Neu in den Kinos: „Challengers – Rivalen“ (Foto: MGM)
Silvia Thurner · 09. Mai 2021 · Musik

Mit einem persönlichen Zeit-Ort-Stempel – Der Lyriker Gerald Rauscher und der Komponist Thomas Heel setzten Wort und Ton geistreich in Beziehung zueinander

„Kontumaz“, eine alte Bezeichnung für Quarantäne, nennt Thomas Heel sein neuestes Projekt. Beeindruckt von dem im vergangenen Jahr veröffentlichten Gedichtband „Wenn der Schnee reift“, lud der Komponist und Musiker den Lyriker Gerald Rauscher zur Zusammenarbeit ein. Der Kunstverein „Illitz“ initiierte die musikalische Lesung an einem reizvollen Ort. Die Tischlereiwerkstatt von Werner Salzgeber in Tschagguns bot ein schönes Ambiente für die anregende, aber teilweise auch anstrengende Begegnung von Text und Musik.

Thomas Heel legte der musikalischen Lesung eine zweifache Konzeptidee zugrunde. Neben die bilderreichen Gedichte von Gerald Rauscher, die meist von Abschied und Tod handeln, stellte er eigene, zeitkritische Texte. Die Gedichte und Haikus unterlegte der Komponist mit Perkussion und Bläserstimmen. Während die einen Stücke als eine Art Textkomposition auch einen starken rhythmischen Anteil beinhalteten, diente in anderen Werken die Musik mittels ruhigen Tonlinien dazu, die Atmosphäre der Lyrik zu unterstreichen.
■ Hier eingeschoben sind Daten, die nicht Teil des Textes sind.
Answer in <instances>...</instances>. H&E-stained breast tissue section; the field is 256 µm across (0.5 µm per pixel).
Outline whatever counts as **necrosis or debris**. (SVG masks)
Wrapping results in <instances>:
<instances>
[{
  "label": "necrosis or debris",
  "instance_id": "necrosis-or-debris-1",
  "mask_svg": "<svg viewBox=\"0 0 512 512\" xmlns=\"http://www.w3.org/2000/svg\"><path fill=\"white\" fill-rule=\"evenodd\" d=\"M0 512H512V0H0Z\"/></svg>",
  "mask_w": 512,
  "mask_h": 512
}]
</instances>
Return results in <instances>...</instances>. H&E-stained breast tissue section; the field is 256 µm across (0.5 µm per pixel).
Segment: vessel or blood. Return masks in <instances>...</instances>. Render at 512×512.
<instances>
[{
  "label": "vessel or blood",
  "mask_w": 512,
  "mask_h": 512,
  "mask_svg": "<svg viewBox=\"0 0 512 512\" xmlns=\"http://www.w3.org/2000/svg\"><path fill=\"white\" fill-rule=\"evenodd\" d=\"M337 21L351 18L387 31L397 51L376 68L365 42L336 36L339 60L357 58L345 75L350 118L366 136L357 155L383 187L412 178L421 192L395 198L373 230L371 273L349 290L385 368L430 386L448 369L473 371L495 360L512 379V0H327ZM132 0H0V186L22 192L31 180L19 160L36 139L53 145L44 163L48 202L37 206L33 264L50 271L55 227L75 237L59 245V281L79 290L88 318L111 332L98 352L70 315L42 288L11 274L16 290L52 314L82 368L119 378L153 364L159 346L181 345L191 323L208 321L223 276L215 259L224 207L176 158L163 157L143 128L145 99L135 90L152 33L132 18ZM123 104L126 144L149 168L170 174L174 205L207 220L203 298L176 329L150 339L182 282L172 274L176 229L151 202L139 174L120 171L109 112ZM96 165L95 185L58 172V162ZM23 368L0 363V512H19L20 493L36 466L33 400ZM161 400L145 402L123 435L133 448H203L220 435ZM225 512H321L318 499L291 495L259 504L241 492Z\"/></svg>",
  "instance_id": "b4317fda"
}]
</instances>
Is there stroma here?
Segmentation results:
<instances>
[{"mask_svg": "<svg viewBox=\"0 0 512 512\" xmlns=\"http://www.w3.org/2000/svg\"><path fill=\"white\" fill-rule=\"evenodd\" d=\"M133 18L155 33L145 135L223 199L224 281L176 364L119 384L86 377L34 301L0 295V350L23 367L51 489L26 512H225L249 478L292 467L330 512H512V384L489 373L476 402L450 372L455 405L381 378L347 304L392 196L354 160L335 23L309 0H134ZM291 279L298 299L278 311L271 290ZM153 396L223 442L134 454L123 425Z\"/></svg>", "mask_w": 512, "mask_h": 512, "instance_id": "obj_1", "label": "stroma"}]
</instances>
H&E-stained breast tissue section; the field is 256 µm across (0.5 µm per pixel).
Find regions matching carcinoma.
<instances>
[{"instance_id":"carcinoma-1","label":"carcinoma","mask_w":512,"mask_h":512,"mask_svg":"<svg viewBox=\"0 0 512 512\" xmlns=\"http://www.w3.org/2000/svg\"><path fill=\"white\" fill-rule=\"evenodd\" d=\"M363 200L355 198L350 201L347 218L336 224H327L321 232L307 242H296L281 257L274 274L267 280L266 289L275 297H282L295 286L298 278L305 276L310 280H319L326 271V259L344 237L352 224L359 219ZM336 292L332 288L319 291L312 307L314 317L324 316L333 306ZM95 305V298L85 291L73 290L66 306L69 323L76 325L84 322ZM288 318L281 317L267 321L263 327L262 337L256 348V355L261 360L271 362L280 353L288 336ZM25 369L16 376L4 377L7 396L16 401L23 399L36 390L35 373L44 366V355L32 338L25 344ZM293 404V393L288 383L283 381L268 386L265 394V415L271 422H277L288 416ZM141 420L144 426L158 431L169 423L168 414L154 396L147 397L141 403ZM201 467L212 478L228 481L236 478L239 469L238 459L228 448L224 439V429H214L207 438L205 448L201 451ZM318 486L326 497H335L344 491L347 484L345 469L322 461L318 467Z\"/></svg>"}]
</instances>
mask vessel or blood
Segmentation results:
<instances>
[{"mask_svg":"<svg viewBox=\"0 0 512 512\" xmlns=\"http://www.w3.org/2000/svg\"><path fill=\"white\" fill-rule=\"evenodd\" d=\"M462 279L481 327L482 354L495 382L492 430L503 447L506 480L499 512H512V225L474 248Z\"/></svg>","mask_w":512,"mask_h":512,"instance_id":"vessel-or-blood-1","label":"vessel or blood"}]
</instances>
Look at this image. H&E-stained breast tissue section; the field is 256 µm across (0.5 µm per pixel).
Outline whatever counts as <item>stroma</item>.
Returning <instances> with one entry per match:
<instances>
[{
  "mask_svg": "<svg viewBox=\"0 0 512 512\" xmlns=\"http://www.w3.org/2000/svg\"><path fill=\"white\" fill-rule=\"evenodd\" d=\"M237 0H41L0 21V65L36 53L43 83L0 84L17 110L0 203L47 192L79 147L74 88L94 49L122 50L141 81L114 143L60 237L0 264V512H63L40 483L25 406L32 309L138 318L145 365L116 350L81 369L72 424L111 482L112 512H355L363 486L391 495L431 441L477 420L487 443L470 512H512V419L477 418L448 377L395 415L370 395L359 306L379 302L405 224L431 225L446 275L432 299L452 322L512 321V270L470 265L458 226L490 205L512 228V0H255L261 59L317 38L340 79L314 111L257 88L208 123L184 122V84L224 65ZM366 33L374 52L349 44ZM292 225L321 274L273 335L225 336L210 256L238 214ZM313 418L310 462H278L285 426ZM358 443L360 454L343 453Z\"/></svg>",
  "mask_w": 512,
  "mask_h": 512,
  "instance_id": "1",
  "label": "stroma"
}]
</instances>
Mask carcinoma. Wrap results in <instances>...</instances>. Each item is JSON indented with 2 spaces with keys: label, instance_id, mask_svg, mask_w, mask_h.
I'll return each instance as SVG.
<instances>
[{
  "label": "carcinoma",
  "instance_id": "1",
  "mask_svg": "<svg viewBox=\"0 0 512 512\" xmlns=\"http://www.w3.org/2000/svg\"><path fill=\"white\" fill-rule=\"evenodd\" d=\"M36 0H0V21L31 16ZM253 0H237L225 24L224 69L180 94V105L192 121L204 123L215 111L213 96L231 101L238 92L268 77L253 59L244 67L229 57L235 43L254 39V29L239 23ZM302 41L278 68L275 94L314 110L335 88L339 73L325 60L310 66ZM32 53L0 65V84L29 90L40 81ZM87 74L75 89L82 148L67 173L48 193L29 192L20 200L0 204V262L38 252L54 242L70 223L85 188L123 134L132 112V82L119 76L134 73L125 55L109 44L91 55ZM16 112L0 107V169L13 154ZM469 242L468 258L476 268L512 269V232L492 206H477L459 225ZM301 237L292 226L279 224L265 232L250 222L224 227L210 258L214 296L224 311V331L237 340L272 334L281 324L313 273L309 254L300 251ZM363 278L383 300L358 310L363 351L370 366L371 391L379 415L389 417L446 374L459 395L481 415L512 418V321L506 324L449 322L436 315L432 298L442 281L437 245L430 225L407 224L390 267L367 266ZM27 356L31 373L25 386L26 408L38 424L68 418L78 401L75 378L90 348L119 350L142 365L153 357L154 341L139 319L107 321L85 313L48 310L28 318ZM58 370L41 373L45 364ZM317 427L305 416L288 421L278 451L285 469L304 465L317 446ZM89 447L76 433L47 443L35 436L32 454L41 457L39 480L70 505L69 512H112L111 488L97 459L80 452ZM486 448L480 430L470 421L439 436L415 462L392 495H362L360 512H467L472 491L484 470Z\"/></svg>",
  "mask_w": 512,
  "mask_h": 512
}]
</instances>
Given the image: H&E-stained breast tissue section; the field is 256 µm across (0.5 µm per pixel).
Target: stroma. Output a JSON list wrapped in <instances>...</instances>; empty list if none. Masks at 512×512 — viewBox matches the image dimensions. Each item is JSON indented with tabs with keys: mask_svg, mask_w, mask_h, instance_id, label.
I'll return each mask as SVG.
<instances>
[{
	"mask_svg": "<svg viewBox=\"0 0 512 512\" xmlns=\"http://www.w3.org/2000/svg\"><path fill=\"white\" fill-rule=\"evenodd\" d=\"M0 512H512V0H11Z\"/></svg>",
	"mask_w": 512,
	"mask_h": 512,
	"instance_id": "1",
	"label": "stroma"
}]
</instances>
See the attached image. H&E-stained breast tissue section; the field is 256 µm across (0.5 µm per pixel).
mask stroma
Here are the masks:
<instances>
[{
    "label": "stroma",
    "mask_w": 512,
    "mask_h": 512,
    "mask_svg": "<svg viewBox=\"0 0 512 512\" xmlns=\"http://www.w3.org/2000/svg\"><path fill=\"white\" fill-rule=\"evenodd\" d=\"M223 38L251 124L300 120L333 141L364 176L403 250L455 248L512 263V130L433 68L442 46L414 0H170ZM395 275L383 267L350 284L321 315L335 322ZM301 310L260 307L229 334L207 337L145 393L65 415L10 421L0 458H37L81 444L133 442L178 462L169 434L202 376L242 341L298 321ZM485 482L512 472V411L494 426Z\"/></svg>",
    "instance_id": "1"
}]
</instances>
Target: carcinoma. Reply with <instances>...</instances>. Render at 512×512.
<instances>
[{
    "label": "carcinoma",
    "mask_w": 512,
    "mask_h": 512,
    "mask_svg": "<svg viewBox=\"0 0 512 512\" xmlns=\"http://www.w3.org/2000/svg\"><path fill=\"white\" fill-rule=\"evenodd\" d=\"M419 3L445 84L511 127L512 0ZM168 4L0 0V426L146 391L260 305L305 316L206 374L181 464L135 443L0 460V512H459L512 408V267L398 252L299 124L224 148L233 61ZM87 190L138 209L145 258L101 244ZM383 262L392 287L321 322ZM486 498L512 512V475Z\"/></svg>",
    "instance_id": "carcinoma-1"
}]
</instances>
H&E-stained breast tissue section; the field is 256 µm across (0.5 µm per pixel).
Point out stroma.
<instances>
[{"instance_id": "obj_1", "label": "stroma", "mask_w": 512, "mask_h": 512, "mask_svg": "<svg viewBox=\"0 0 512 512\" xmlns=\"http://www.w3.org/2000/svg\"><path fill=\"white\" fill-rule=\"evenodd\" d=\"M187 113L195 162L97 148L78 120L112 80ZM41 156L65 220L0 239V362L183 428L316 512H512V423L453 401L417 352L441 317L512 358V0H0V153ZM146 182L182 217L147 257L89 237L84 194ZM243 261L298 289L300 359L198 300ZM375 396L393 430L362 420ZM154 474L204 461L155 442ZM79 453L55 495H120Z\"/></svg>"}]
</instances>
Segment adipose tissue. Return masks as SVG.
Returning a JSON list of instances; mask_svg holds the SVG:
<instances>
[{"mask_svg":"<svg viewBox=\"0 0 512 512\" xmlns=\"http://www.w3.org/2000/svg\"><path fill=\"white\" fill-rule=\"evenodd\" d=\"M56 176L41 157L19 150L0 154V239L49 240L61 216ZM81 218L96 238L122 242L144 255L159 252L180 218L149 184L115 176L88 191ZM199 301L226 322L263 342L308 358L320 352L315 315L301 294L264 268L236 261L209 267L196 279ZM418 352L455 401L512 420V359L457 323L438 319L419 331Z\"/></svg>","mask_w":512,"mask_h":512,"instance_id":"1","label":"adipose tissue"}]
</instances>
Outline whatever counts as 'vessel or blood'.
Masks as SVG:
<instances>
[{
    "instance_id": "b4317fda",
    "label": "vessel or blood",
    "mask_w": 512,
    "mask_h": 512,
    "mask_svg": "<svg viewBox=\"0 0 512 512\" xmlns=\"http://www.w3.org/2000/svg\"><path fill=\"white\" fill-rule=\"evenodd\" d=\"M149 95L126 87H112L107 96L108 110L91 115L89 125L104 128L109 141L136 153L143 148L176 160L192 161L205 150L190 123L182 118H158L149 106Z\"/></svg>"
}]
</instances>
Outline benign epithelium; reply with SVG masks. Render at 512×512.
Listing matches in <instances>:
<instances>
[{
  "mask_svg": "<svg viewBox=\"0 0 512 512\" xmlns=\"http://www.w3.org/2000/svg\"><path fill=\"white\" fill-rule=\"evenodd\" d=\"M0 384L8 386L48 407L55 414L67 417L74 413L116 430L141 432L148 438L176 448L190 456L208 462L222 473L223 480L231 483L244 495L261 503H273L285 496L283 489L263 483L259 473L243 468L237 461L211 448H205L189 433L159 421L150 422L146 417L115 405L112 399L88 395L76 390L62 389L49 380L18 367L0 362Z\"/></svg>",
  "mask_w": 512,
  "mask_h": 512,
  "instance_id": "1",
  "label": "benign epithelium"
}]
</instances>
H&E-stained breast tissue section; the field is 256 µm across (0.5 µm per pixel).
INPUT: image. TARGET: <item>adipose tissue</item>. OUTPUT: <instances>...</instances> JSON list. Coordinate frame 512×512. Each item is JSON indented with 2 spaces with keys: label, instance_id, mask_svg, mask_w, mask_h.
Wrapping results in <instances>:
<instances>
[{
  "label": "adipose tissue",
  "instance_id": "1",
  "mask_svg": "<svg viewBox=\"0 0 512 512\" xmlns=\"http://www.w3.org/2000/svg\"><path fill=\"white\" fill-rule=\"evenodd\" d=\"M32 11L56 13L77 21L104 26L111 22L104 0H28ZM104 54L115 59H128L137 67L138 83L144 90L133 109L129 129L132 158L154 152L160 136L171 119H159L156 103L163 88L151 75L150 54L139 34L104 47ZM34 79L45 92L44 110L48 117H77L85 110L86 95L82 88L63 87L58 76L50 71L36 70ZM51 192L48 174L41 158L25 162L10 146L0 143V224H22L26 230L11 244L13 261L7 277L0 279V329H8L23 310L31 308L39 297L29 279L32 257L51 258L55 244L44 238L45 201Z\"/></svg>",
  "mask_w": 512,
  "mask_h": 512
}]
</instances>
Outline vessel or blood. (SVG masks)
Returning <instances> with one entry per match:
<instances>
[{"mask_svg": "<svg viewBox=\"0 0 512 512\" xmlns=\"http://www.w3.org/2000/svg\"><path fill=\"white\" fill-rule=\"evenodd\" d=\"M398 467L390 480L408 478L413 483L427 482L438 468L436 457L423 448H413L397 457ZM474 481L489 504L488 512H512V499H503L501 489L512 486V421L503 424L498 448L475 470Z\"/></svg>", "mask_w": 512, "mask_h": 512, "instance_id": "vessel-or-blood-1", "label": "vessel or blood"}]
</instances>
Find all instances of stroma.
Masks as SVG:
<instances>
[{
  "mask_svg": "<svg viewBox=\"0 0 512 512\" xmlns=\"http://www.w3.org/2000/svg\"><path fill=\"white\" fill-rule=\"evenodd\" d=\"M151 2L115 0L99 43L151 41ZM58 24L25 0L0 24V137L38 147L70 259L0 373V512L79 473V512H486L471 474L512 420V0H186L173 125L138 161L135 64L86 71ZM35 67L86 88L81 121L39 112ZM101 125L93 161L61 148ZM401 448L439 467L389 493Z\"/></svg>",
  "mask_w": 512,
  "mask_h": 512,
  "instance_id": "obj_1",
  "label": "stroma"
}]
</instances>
Gerald Rauscher wurde 1969 im Montafon geboren, studierte Politikwissenschaft und Philosophie in Innsbruck sowie katholische Theologie in Tübingen. Dort lebt er mit seiner Familie und ist seit mehr als fünfundzwanzig Jahren als Personalreferent bei der Firma Hewlett Packard tätig. Als Autor verfasste er unter anderem die Monografie "Kein Zeichen, kein Wunder: Rolf Hochhuth über Schöpfer, Schöpfung und Geschöpf" und legte zwei Lyrikbände vor. „Rückwärts rudern“ veröffentliche der immer schon literarisch Aktive bereits vor zwanzig Jahren. 2020 publizierte Gerald Rauscher einen zweiten Lyrikband mit dem schönen Titel „Wenn der Schnee reift“. Hierzulande ist Gerald Rauscher noch nie als Lyriker in Erscheinung getreten, und der Vortrag seiner eigenen Texte war gleichzeitig auch sein Debüt.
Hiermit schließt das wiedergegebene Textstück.